Regia di Gillo Pontecorvo vedi scheda film
Rivisto oltre mezzo secolo dopo, Kapò non perde la freschezza del documento di accusa (contro un'umanità malvagia, contro la corruzione che alberga in ognuno di noi) e neppure traballa la scorrevolezza della narrazione con cui Pontecorvo - anche sceneggiatore, insieme a Franco Solinas - mette in scena l'atroce odissea di una ragazza internata in un campo di concentramento: vittima, carnefice e infine martire di una follia collettiva. Certo, il famigerato carrello ('una questione di morale' secondo Rivette, all'epoca giovane, ma influente critico dei Cahiers) che si sosteneva spettacolarizzasse in maniera del tutto fuori luogo la mortale fuga di una detenuta (Emmanuelle Riva) oggi fa tutt'al più sorridere, perchè ormai il cinema ci ha abituati a ben altro, ben di 'peggio' da questo punto di vista; ma l'impianto della storia, la tenuta dei personaggi e la loro psicologizzazione non hanno realmente nulla da temere ancora adesso, dopo tutti questi anni, a rimarcare la grandezza dell'opera. Che è la seconda in lungometraggio per Pontecorvo, dopo La grande strada azzurra del 1957; e che è anche l'occasione per Susan Strasberg per assumere un ruolo da protagonista di una produzione di alto standard (Cristaldi / Ergas) e farsi ammirare a livello internazionale: bella, sì, ma non sempre perfetta nel conferire il pathos allucinato e soffocato dall'ansia che il personaggio le richiede. Fra gli altri interpreti si possono inoltre citare Laurent Terzieff, Didi Perego, Gianni Garko e Paola Pitagora; nota di assoluto merito per le epiche musiche composte da Carlo Rustichelli, nella loro sontuosa enfasi colpevoli - se davvero una colpa si può rilevare in Kapò - esattamente quanto il carrello di Pontecorvo. La nomination all'Oscar (miglior film straniero, ma fallita) non sorprende sia per la bellezza del lavoro, sia per l'attenzione risaputa che Hollywood concede a tematiche di questo stampo: ma va notato che nel 1959 ancora pochi film si erano apertamente occupati della questione nazista e della crudeltà banale (Arendt) che nell'essere umano trova fisiologicamente riparo. Cronologicamente parlando, Kapò - per quanto distante stilisticamente anni luce - arriva subito dopo Hiroshima mon amour di Alain Resnais (uscito nel giugno 1959). 8/10.

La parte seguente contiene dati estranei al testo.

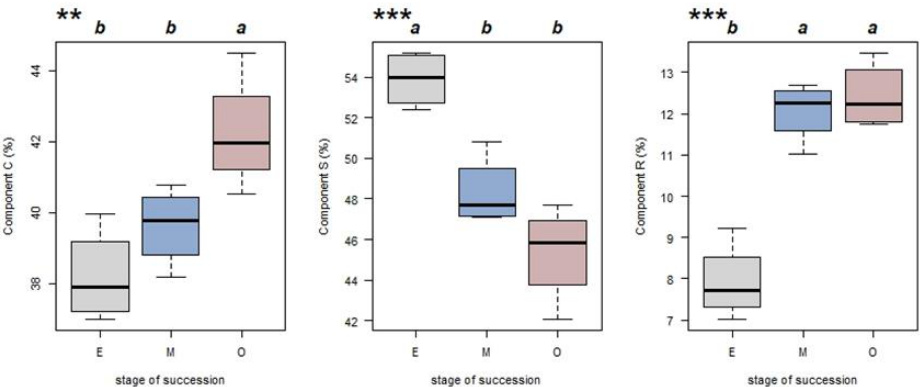
Figure 4. CWM-CSR values (for C, S and R strategy components) for tropical lowland rainforest stands on Hainan Island at different successional stages (gray, E, early succession; blue, M, mid- succession; and red, O, late succession). ** p < 0.05 and *** p < 0.01 indicate significant differences according to a one-way ANOVA ( n = 4). Different letters indicate significant differences between stages (Tukey’s test; p < 0.05).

Seconda guerra mondiale. L'ebrea Edith, 14 anni, viene internata in un campo di concentramento nazista insieme ai genitori: non li rivedrà più. Grazie alle simpatie di un medico riesce ad assumere un'altra identità e a divenire kapò, collaboratrice dei nazisti. Si farà quindi coinvolgere in un tentativo di fuga.